Mysterious gray smudge on my kitchen ceiling
Mysterious gray smudge on my kitchen ceiling

What is on my ceiling? Looks like a thumbprint—gray, like newsprint. Except… my kitchen ceiling is the cottage cheese type. A thumbprint isn’t possible.

In the back of my mind was a recent dinner party, at which a bottle of zinfandel misbehaved or, rather, its cork did, and red splattered the ceiling. But not there. And anyway, I cleaned it all, didn’t I? Could this have been a remnant? I couldn’t imagine what caused the gray smudge. I made a mental note to clean it somehow.

Next day, having forgotten all about it, I did a double take. Was it that large yesterday? Looks like two thumbprints today. I got up on a ladder and looked through a magnifying glass.

Oh, it’s a dusting of something. Mold? In the desert? I rubbed my finger across the spot. Wait a minute, use the high-power portion of the glass. Yikes! Are those microscopic heads? They’re moving! They’re alive.

I got a camera and snapped a macro photo, having much trouble focusing while wavering on the ladder. I sent the photo off to Uncle Lenny. Handy to have an entomologist in the family. Lenny always responds right away, but he must have been teaching a class.

Gray ceiling smudge magnified!
Gray ceiling smudge magnified!

“You know I’m not the hysterical type,” I wrote him hours later, “but now that I know there are critters multiplying on my ceiling, right over my head in fact, I can’t think of much else.”

“It was likely a single egg sac that hatched. Chances are they’ll die anyway since there’s nothing to eat.”

A mist of diluted bleach took care of them. But what were they? Caterpillars, Lenny said. Probably laid by a moth.

Caterpillar found scarfing my olive tree leaves, pooping on my patioRight. I leave the doors and windows open and we always have moths fluttering around. A moth laid an egg sac on my kitchen ceiling. I had caterpillar hatchlings. Cute.

Looking up

Police helicopter over my house.

My Mac’s power cord is stretched taut. I’m on my patio on a glorious spring day. Just a little too windy for my taste, and it could be warmer. Careful what I wish for, right?

Police helicopter over my house.
Police helicopter over my house.

I’ve got a perfect view of the spaceship-like top of the Stratosphere Casino, with its fun-fair rides 900 feet above ground. I can also see a police helicopter hovering somewhere between the Stratosphere and me. Closer to me, of course. There are sirens to match, as usual.

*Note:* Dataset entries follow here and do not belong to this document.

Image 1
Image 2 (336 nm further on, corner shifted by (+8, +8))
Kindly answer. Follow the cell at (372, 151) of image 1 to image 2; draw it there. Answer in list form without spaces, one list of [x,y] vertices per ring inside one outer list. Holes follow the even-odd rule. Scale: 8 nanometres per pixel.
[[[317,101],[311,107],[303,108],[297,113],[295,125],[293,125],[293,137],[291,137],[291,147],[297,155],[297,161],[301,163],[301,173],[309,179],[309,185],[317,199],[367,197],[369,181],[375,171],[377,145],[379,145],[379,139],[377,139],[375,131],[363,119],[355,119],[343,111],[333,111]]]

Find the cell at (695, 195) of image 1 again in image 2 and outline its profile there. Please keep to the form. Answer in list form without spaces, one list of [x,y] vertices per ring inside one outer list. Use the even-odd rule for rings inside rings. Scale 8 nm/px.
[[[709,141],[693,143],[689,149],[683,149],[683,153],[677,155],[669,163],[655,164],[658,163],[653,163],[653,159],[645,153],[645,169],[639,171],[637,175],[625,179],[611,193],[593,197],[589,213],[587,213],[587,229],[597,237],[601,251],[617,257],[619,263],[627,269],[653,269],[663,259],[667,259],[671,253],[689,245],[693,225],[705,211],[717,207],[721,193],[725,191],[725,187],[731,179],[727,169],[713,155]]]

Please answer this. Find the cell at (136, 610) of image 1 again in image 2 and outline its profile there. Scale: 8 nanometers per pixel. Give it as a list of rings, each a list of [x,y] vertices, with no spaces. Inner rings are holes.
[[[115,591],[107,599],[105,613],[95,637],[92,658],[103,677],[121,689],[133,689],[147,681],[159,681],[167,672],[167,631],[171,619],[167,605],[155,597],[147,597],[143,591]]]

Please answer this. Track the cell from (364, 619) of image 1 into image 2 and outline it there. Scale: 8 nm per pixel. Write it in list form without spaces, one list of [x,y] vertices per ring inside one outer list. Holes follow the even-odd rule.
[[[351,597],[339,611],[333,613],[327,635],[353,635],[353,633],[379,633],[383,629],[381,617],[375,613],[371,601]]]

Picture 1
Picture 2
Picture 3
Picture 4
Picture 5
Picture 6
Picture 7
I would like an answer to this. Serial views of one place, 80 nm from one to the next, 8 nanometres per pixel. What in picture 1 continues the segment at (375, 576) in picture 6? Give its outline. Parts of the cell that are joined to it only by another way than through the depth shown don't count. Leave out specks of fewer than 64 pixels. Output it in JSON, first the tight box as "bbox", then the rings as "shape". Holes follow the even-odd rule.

A wild cat just landed behind me, jumping down from a tree. It must have come over my roof. It trotted quickly to my side gate, looked up toward the top of the five-and-a-half-foot wall, then glanced back at me. Did I appear threatening? Then it used its paw to pull open the heavy wooden gate the full three inches it gives without being unlatched, and slipped through. The cat’s obviously been doing this for some time.

©copyright 2000-2008. All rights reserved. Bambi Vincent

Criminal on the loose

Police helicopter over my house.

Evening. A sudden, deafening heartbeat jars my bones, and a vague anxiety revisits. The helicopter is back. Hovering low, its searchlight swings over my window, invading my private space with public urgency. I feel consumed by the thrumming and vibrate with it. The beam of light passes over my window again before it flies away, but it doesn’t go far. It circles, again and again, as usual.

Police helicopter
Police helicopter over my house.

“Criminal on the loose again,” I say. This happens at least twice a week, sometimes twice a day. If it’s daylight, I feel compelled to run outside and stare up at the police chopper, or look for glimpses of it between the trees and rooftops. This is the nester in me, the homeowner afraid for her safety and security. And it’s the thiefhunter in me, trying to triangulate the position of the fleeing perp, guess the scene of the crime.

If it’s night, I mentally confirm that all doors are locked. Who is being hunted? What did he do? Where is he now? Where would I go, if it were me? My neighborhood’s a good one for hiding, with all its mature trees and shrubs and shadows. Lots of walls to leap over. Did I leave any lights on to light up the yard? Sometimes Bob and I turn on a police scanner, but it’s never interesting. Sometimes we only get valet parking attendants, or something to do with golf. We haven’t learned how to use it properly.

Sometimes the helicopter is accompanied by sirens on the ground, but not always. Today the police cars actually drove onto the street behind my house. There, they always turn off their sirens before entering the neighborhood.

I don’t live in a war zone, but in a city center. Having grown up in suburbia, I can’t ignore these incidents as life-long city-dwellers might. The searches are never resolved to my satisfaction. I never learn what happened, or if the subject was caught. In fact, I’m always left with the vague assumption that the helicopter just gave up and left the criminal on the loose. It’s always a criminal, by the way. Never a suspect. In my mind.

I lived in Atlantic City for a year and heard more sirens there. Many, every day. But no helicopters. Maybe it was just a budget thing. Maybe Atlantic City police didn’t have a helicopter.